■ Problem to work on ■
Begin at the line containing "可有些人，不发火当我是病猫，非得在雷区蹦跶。" and copy each line exactly through the end of the records, leaving out what comes before.
==== Input material ====
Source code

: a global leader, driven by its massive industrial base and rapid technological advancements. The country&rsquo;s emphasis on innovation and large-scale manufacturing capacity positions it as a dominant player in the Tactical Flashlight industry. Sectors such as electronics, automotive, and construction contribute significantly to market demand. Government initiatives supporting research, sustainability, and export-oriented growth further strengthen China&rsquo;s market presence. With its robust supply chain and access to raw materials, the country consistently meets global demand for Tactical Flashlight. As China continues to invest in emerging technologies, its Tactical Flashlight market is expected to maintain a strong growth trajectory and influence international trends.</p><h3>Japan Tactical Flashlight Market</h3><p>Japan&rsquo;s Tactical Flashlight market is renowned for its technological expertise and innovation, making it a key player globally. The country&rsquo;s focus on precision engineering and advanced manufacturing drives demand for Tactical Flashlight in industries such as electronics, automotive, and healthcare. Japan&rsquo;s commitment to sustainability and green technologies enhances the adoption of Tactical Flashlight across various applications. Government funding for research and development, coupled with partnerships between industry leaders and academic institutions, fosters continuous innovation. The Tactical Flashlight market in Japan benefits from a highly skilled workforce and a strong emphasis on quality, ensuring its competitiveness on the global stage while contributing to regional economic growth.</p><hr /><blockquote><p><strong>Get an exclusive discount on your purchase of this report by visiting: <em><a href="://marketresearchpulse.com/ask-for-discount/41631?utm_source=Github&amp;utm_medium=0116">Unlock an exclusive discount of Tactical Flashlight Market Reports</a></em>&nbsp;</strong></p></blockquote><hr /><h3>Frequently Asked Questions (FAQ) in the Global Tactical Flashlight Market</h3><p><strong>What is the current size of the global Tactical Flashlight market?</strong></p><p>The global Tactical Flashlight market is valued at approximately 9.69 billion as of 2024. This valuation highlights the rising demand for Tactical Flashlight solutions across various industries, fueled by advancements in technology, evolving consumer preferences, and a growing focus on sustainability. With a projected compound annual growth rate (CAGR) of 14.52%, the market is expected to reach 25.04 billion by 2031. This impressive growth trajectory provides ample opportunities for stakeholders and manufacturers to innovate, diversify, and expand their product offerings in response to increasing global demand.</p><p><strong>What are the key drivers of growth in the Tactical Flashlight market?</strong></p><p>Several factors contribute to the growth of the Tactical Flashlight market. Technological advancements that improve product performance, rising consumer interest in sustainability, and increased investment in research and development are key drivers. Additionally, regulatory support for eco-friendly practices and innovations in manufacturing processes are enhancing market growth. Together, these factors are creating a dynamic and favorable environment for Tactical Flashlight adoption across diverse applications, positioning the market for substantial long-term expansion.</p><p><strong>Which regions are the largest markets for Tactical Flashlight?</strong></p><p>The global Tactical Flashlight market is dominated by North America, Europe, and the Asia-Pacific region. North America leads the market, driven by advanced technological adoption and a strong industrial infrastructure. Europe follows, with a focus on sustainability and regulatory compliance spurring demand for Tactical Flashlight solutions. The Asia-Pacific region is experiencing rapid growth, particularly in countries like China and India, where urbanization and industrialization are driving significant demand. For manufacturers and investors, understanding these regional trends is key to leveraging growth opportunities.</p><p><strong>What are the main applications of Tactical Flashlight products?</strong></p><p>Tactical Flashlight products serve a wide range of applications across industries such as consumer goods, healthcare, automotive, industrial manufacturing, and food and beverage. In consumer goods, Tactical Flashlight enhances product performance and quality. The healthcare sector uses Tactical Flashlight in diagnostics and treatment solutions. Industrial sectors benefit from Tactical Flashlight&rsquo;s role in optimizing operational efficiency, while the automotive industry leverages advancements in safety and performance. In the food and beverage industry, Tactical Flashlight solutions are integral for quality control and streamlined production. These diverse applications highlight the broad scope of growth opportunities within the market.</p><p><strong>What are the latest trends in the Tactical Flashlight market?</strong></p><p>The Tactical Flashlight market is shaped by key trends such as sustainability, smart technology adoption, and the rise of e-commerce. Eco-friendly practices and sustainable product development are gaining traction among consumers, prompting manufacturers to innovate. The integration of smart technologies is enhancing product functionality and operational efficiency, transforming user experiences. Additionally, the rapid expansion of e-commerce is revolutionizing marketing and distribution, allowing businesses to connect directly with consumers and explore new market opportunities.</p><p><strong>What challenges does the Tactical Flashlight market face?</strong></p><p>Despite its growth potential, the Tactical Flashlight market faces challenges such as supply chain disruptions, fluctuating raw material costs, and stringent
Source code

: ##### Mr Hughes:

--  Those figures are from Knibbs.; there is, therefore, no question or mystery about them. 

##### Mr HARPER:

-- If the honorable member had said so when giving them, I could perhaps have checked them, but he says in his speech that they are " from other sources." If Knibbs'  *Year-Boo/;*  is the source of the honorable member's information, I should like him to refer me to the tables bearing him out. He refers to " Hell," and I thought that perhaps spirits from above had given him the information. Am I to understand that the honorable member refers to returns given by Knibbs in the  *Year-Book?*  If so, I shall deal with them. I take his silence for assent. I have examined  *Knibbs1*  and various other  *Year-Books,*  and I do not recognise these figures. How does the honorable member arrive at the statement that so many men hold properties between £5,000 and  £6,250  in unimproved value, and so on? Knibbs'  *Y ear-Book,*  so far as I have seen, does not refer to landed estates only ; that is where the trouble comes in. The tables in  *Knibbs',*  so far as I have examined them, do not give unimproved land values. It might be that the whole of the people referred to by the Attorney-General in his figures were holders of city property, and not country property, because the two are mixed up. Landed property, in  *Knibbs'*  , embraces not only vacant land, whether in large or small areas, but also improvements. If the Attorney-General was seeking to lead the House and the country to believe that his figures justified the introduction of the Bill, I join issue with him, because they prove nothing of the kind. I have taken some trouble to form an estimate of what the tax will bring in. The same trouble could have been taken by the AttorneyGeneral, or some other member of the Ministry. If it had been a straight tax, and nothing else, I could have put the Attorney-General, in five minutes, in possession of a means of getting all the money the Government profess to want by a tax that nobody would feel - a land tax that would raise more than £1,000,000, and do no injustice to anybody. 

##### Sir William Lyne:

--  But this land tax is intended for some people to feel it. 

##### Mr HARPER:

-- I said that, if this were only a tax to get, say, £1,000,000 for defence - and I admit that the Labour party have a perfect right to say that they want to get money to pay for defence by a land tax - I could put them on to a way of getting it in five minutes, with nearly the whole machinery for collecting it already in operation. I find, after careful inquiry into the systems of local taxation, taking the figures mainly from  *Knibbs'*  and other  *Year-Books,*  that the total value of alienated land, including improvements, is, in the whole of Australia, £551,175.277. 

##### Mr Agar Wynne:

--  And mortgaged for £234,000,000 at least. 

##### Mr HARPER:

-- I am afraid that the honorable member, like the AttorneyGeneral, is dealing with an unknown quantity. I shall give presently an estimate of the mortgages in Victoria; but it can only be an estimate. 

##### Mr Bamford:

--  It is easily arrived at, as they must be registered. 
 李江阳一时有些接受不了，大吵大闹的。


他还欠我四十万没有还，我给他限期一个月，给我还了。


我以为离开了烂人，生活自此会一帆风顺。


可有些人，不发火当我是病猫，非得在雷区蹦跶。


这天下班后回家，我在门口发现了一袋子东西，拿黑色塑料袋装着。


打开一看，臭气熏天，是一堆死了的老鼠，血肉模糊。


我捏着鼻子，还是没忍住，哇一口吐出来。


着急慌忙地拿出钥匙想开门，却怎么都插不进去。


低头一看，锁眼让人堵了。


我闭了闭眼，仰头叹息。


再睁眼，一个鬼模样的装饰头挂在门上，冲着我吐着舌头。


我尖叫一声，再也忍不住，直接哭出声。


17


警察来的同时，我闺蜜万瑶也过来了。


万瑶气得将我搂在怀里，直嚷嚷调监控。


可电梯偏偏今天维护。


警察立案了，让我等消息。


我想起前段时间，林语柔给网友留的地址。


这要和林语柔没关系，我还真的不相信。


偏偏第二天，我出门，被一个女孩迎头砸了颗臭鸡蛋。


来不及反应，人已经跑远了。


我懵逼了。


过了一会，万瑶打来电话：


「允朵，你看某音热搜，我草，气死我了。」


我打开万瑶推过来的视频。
====
■ Solution to this task ■
可有些人，不发火当我是病猫，非得在雷区蹦跶。


这天下班后回家，我在门口发现了一袋子东西，拿黑色塑料袋装着。


打开一看，臭气熏天，是一堆死了的老鼠，血肉模糊。


我捏着鼻子，还是没忍住，哇一口吐出来。


着急慌忙地拿出钥匙想开门，却怎么都插不进去。


低头一看，锁眼让人堵了。


我闭了闭眼，仰头叹息。


再睁眼，一个鬼模样的装饰头挂在门上，冲着我吐着舌头。


我尖叫一声，再也忍不住，直接哭出声。


17


警察来的同时，我闺蜜万瑶也过来了。


万瑶气得将我搂在怀里，直嚷嚷调监控。


可电梯偏偏今天维护。


警察立案了，让我等消息。


我想起前段时间，林语柔给网友留的地址。


这要和林语柔没关系，我还真的不相信。


偏偏第二天，我出门，被一个女孩迎头砸了颗臭鸡蛋。


来不及反应，人已经跑远了。


我懵逼了。


过了一会，万瑶打来电话：


「允朵，你看某音热搜，我草，气死我了。」


我打开万瑶推过来的视频。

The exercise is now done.